§ What to do
Pull every line containing "coche" from the data.

§ Data shown
################
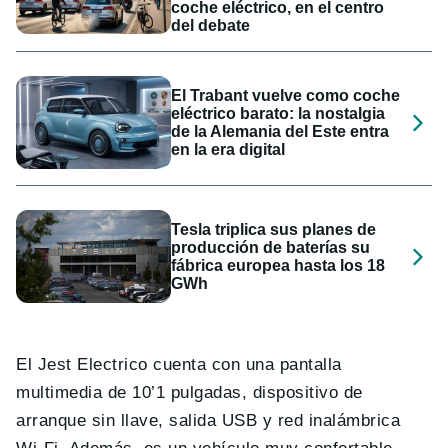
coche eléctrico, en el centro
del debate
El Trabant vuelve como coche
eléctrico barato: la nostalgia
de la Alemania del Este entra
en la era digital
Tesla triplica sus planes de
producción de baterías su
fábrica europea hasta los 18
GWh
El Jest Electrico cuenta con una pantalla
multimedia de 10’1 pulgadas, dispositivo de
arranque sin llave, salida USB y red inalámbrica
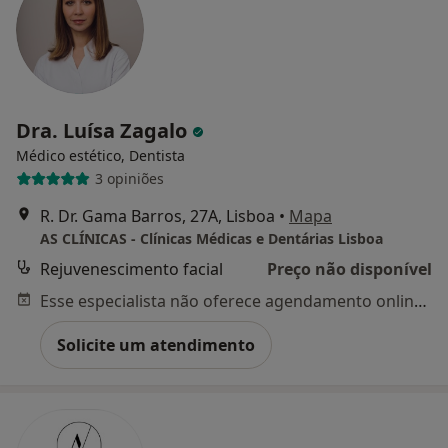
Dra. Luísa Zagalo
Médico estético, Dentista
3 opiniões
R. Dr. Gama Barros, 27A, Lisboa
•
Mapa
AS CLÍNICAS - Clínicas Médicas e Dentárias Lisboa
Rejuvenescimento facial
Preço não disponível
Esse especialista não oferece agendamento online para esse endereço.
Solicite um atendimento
################
§ Expected output
coche eléctrico, en el centro
El Trabant vuelve como coche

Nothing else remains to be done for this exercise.